Sunday 8 November 2009

'Let's be fair, which one of us is more immoral?'

Music of the day: Tum Ek Gorakh Dhanda Ho - Nusrat Fateh Ali Khan

It is impossible for the average London Muslim to be ignorant of the Regent's Park Mosque, also known as the London Central Mosque. Founded some sixty years ago in response to the efforts of Lord Headley and that Indian Croesus, the Nizam of Hyderabad, this rather beautiful mosque is an early gesture of friendship from London to the Muslim world. It commemorates the deaths of a vast number of Indian Muslims in the British war efforts, and is a token of the British government's (dubious) respect for a dissatisfied minority population in its Empire.

If only the matter had ended there.

Unfortunately, a mosque, like any other building, requires a substantial amount of money. The London Central Mosque did not spring up mysteriously one night, like the little picturesque house of God on my street in Lahore, untainted by the sweaty hand of some gritty benefactor. Much of its funding sprung from the oil wells of the Middle East. And therein, friend, lies the problem.

While strolling casually from the elegant interior of the LCM, I decided, on a whim, to enter the little book-store located on the premises. For anyone familiar with pre-Musharraf Pakistan, think 'Karachi airport duty-free'. Several shelves were stacked with scents, little mystic symbols and various curios to which I paid scant attention. The majority of the space available was of course bedecked with brightly coloured books and pamphlets. There was Islam for Children. A shelf full of it. There were the obligatory leather bound Qurans and books of Hadith. There were biographies of the Prophet (but not the much praised work by Martin Lings, which is, according to the shop assistant, full of 'inaccuracies'). And in one of the lower shelves, the inquisitive eye will also find the section of General Vitriolic Writings. In this nether section I came upon a whole series of books - 'The Reality of...'.

I selected 'The Reality of Shiism.' From the reverse of the book, allow me to reproduce a selection of catch phrases.

'the fact of the Shiite deviation from the straight path'
'perverse tenets'
'Irani Shi'ites and their so called "Islamic Revolution"'
'turmoil, injustice and barbarism'
'abyss which seperates the Shi'ites from the Muslim majority'
'deviant sect'

I decided to interrupt the shop assistant's attempts to educate a young girl ('where is God? Here? There? In Heaven?') and asked him if he didn't consider this to be a particularly offensive book for a large number of Muslims.

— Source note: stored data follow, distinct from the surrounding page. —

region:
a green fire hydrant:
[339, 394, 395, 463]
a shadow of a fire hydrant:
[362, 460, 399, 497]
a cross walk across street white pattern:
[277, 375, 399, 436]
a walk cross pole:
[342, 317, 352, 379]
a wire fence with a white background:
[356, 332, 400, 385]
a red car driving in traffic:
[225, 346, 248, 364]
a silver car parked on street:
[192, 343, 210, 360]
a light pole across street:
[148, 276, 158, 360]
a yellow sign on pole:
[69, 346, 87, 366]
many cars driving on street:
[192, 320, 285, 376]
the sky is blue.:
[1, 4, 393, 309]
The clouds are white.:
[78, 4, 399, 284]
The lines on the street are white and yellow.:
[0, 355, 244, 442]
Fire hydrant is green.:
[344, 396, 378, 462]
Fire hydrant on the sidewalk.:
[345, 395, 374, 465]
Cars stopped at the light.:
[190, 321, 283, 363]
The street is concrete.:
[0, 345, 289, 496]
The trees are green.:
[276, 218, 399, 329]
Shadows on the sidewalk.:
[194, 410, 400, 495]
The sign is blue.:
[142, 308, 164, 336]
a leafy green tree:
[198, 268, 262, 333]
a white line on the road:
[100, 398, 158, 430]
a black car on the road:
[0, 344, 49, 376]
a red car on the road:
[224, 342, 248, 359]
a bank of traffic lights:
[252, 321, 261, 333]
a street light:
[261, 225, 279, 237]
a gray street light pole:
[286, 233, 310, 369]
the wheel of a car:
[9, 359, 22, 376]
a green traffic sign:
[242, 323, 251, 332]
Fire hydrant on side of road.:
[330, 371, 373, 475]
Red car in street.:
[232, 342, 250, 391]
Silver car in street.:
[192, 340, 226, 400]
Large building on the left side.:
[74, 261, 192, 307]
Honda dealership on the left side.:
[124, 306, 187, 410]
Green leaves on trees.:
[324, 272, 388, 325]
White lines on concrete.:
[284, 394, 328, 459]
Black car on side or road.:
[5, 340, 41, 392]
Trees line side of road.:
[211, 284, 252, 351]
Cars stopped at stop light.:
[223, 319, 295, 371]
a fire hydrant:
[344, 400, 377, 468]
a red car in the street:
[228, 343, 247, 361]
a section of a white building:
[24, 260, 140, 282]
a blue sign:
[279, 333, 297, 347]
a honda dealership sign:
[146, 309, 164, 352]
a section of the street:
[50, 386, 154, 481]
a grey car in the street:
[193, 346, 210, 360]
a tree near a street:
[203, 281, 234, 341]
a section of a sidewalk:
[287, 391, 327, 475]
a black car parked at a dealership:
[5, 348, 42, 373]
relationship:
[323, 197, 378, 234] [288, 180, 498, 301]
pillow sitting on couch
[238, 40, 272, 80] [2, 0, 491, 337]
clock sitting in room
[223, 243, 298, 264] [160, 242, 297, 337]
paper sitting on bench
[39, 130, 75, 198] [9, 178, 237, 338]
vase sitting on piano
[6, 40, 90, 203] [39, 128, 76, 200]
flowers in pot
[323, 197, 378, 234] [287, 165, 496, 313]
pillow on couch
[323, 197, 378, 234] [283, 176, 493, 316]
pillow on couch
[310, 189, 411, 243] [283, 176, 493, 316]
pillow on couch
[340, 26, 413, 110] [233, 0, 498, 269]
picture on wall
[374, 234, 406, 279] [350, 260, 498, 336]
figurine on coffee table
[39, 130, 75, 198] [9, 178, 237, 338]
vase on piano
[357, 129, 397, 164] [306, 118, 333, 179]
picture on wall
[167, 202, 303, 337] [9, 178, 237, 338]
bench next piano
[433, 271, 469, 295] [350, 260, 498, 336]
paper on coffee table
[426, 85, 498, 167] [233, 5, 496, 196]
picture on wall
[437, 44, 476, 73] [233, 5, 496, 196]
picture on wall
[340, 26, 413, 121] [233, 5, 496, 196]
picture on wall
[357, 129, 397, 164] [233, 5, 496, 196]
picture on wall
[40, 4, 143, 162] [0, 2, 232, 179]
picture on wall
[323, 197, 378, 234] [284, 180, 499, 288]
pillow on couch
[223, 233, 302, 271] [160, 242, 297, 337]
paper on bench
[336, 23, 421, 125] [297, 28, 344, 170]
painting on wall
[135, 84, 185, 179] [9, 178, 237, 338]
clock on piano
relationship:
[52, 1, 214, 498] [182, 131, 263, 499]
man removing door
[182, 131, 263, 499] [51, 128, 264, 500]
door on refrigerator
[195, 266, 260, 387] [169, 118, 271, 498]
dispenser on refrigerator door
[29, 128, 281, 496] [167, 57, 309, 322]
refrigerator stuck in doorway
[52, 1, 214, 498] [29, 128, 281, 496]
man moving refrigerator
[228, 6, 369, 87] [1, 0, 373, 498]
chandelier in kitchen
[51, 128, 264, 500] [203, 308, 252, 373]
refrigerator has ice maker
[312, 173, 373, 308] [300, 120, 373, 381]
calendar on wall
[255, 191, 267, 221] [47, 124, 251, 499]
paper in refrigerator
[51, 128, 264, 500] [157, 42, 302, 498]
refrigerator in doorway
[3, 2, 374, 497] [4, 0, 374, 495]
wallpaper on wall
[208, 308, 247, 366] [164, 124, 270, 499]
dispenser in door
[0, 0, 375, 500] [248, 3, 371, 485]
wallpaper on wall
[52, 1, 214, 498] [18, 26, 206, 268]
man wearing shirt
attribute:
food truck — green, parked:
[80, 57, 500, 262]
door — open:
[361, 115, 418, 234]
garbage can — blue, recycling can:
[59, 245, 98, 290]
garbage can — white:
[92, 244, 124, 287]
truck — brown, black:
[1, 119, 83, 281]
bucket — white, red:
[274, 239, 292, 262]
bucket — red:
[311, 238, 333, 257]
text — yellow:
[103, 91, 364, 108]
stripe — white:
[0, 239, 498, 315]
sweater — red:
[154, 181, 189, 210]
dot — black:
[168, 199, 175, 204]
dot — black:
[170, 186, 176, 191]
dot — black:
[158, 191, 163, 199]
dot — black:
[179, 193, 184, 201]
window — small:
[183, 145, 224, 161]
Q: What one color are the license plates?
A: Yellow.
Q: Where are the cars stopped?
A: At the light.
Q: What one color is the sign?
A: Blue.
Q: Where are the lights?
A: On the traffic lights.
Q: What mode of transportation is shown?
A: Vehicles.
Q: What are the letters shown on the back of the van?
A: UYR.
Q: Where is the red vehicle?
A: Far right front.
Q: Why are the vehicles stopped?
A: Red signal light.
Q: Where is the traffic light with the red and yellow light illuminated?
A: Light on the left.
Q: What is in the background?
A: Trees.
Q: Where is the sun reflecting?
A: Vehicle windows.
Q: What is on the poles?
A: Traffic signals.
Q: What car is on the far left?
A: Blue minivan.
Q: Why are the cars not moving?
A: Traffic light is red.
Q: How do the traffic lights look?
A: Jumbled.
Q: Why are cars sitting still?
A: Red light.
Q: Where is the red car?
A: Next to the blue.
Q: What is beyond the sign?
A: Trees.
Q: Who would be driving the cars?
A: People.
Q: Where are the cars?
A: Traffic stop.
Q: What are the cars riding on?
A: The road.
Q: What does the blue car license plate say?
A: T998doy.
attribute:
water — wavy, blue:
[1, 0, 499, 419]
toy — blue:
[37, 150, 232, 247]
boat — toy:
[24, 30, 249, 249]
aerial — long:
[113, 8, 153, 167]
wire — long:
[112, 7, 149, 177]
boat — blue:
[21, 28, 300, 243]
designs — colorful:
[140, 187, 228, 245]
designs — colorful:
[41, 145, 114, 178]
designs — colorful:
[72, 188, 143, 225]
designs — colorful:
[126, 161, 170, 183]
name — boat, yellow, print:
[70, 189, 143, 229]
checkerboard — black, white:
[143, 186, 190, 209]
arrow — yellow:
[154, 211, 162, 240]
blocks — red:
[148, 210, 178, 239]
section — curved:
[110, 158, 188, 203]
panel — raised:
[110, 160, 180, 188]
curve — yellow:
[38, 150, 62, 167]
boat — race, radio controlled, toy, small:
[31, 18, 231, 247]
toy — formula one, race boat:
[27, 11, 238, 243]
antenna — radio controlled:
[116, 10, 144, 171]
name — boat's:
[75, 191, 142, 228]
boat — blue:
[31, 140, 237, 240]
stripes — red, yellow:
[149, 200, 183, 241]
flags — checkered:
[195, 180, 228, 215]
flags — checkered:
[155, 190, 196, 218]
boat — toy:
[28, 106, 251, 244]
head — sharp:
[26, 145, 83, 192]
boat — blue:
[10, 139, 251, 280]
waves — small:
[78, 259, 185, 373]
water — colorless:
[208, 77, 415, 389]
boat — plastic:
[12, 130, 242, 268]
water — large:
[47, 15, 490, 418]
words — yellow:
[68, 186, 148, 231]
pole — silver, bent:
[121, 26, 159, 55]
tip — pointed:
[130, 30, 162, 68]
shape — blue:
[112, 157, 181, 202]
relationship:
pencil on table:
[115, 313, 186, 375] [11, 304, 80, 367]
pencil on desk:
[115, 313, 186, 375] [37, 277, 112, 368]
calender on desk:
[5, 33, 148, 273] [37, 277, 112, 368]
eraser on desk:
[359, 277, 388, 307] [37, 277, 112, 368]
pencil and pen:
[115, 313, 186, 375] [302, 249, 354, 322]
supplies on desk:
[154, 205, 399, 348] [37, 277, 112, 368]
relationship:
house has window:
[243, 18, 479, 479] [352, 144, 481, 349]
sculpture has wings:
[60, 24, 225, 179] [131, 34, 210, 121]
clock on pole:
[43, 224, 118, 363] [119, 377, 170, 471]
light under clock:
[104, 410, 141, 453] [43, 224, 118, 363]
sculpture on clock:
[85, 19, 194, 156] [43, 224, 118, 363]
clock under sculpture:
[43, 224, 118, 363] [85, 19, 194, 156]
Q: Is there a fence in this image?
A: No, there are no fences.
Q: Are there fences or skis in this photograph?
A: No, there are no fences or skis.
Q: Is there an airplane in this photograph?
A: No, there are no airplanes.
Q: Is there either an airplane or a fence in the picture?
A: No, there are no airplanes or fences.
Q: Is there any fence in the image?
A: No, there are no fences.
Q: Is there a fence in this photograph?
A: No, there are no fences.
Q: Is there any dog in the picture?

'Which part of it is offensive?'
'Well...how about "perverse tenets", to start with?'
'What does that mean?'
'You don't think that might be offensive?'
'I don't know what it is.'

To clarify for what readers this post may attract, the bearded shop assistant was white, English and seemed reasonably educated. I decided not to comply with a definition, and thereby give him the opportunity to inquire if it was not an accurate description of the Shia faith. I instead moved on to one of the other choice quotations. By this time we had been joined by a customer, who genially suggested that the author must be a scholar of some sort, and as such be more informed than us. Part of his basis for this conclusion was, I believe, the prefix of 'Sheikh' in the author's name.

'Besides,' my fellow customer noted, after following me to the section where I displayed, in scarce suppressed horror, the General Vitriolic Section's wares, 'they're right. There is only one path. Al the others are wrong.'

How is it that the Muslim world feels justified in raising its rusty scimitar at the first sign of a Danish Prophet-depicting cartoon, but will freely justify hate mongering in its own book stores against members of its own religion? How is it that millions upon millions of Muslims the world over complain bitterly of unfair airport checks and the visa trouble when every Pakistani Ahmedi must classify himself as a non-Muslim on his passport, voiding any right to enter Mecca in fulfilment of pilgrimage?

People in glass houses shouldn't throw stones, and hypocrites most certainly should not preach.

For anyone who wants a look at the 'Reality' series, I submit: http://www.salafibookstore.com/sbs/index.cfm?scn=books&ProductID=B595&do=detail&book=

There was also a 'Reality of Sufism', if anyone's interested. The title of this post is a reference to one of my favourite Khayyam quatrains:

O Mullah, we do more work than you,
Even drunk, we are more sober than you
You drink the blood of people, we that of the grape
Let's be fair, which of us is more immoral?